The same format can carry optional semantic facts:

{
  "msgid": "{count, plural, one {One item} other {# items}}",
  "args": {
    "count": {
      "kind": "number",
      "role": "count"
    }
  },
  "selectors": {
    "count": {
      "kind": "plural",
      "cases": ["one", "other"]
    }
  }
}

Concretely:

  • msgid remains exact catalog identity and authored source payload.
  • msgctxt remains the optional disambiguator.
  • msgstr is not part of source metadata; translations remain catalog data.
  • args, tags, selectors, description, and origin are optional.
  • shorthand argument metadata such as "name": "string" normalizes to object form.
  • Ferrocat can derive normalized metadata from ICU MessageFormat v1.
  • explicit metadata can be validated against the parsed msgid.
  • Palamedes and other host adapters may enrich the metadata, but Ferrocat does not parse TypeScript or own framework extraction.

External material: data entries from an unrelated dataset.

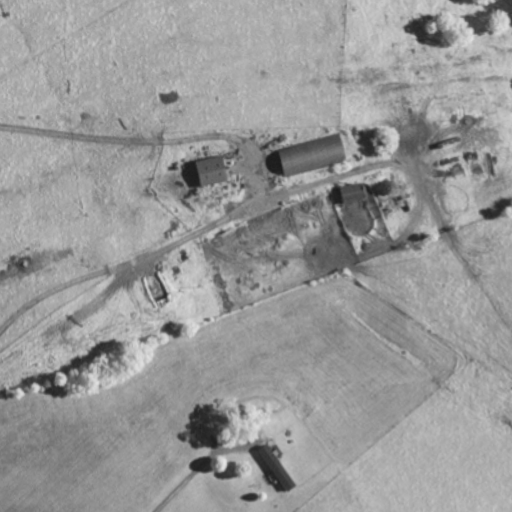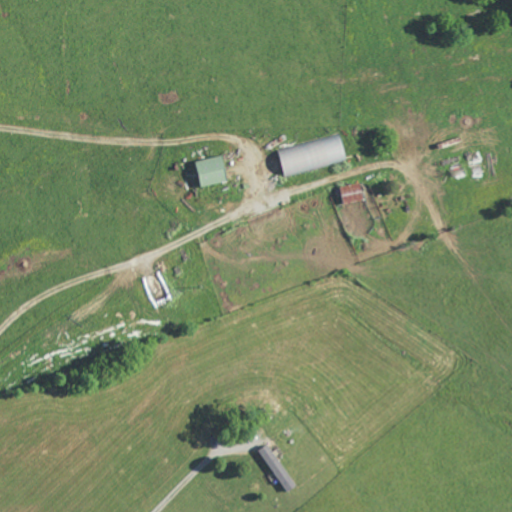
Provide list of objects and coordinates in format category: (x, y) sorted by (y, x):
road: (156, 143)
building: (313, 155)
building: (213, 171)
building: (353, 194)
road: (157, 250)
road: (199, 466)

This model is independent from runtime compiled_id; compiled IDs continue to derive from msgid + msgctxt as defined in ADR 0009.

Consequences

Positive:

  • simple source-as-msgid messages stay simple.
  • Ferrocat gets a host-neutral way to accept richer extraction facts.
  • Palamedes can produce metadata without duplicating Ferrocat's ICU analysis.
  • the structure maps naturally to future MF2 concepts without committing to MF2 implementation now.

Negative:

  • the public API now has another source-side representation to document.
  • callers need to understand that metadata is not a translation storage format.
  • validation rules must distinguish omitted facts from conflicting explicit facts.

Alternatives Considered

Introduce a Separate id Field

Rejected because it privileges ID-style catalogs and makes Palamedes source-as-msgid examples harder to read. Ferrocat's existing catalog identity is already msgid + msgctxt.

Make Every Metadata Record Fully Explicit

Rejected because simple messages should not need empty args, tags, selectors, or version fields.

Put TypeScript Extraction in Ferrocat

Rejected because ADR 0014 keeps Ferrocat host-neutral. Palamedes should own JS/TS extraction and pass host-neutral metadata into Ferrocat.